### Chart understanding data
»»

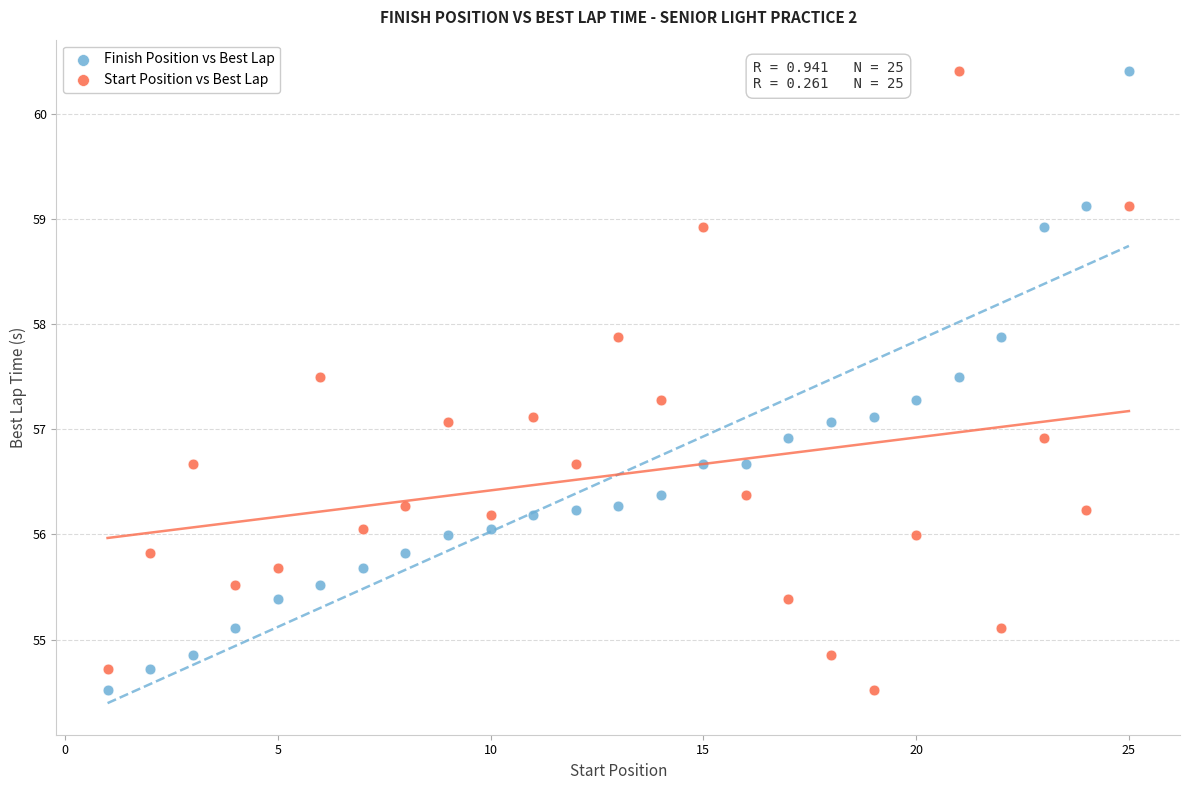

What are all the series names shown in the legend?

Finish Position vs Best Lap, Start Position vs Best Lap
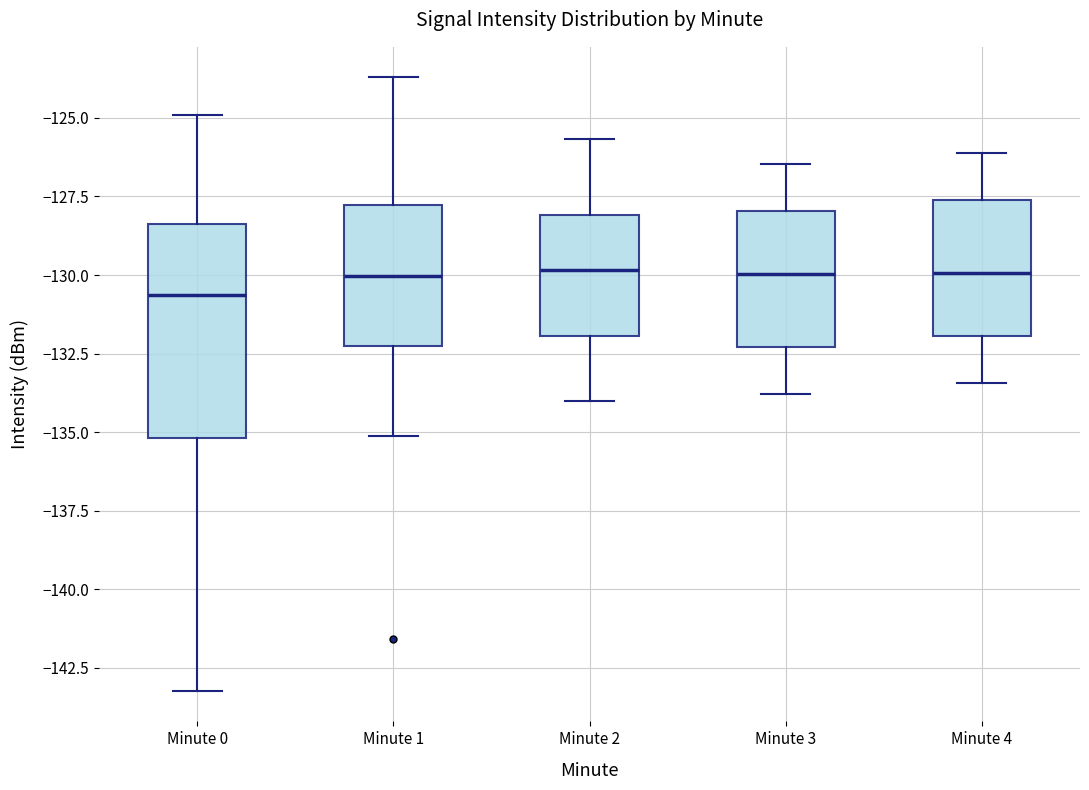

Reading left to right, transcribe this box plot: for each box, give where its median line is, the range the box spans, and where its two whiskers end, as read against the y-axis. The values are not printed on the chart, so give them approximately, as read against the axis.

Minute 0: median -130.5, box -135.0 to -128.5, whiskers -143.0 to -125.0
Minute 1: median -130.0, box -132.5 to -128.0, whiskers -135.0 to -123.5
Minute 2: median -130.0, box -132.0 to -128.0, whiskers -134.0 to -125.5
Minute 3: median -130.0, box -132.5 to -128.0, whiskers -134.0 to -126.5
Minute 4: median -130.0, box -132.0 to -127.5, whiskers -133.5 to -126.0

««

### Task objective
Arrange every line of the records above as a numbered list, skipping blank lines and leaving out the pictures.

### Answer
1. What are all the series names shown in the legend?
2. Finish Position vs Best Lap, Start Position vs Best Lap
3. Reading left to right, transcribe this box plot: for each box, give where its median line is, the range the box spans, and where its two whiskers end, as read against the y-axis. The values are not printed on the chart, so give them approximately, as read against the axis.
4. Minute 0: median -130.5, box -135.0 to -128.5, whiskers -143.0 to -125.0
5. Minute 1: median -130.0, box -132.5 to -128.0, whiskers -135.0 to -123.5
6. Minute 2: median -130.0, box -132.0 to -128.0, whiskers -134.0 to -125.5
7. Minute 3: median -130.0, box -132.5 to -128.0, whiskers -134.0 to -126.5
8. Minute 4: median -130.0, box -132.0 to -127.5, whiskers -133.5 to -126.0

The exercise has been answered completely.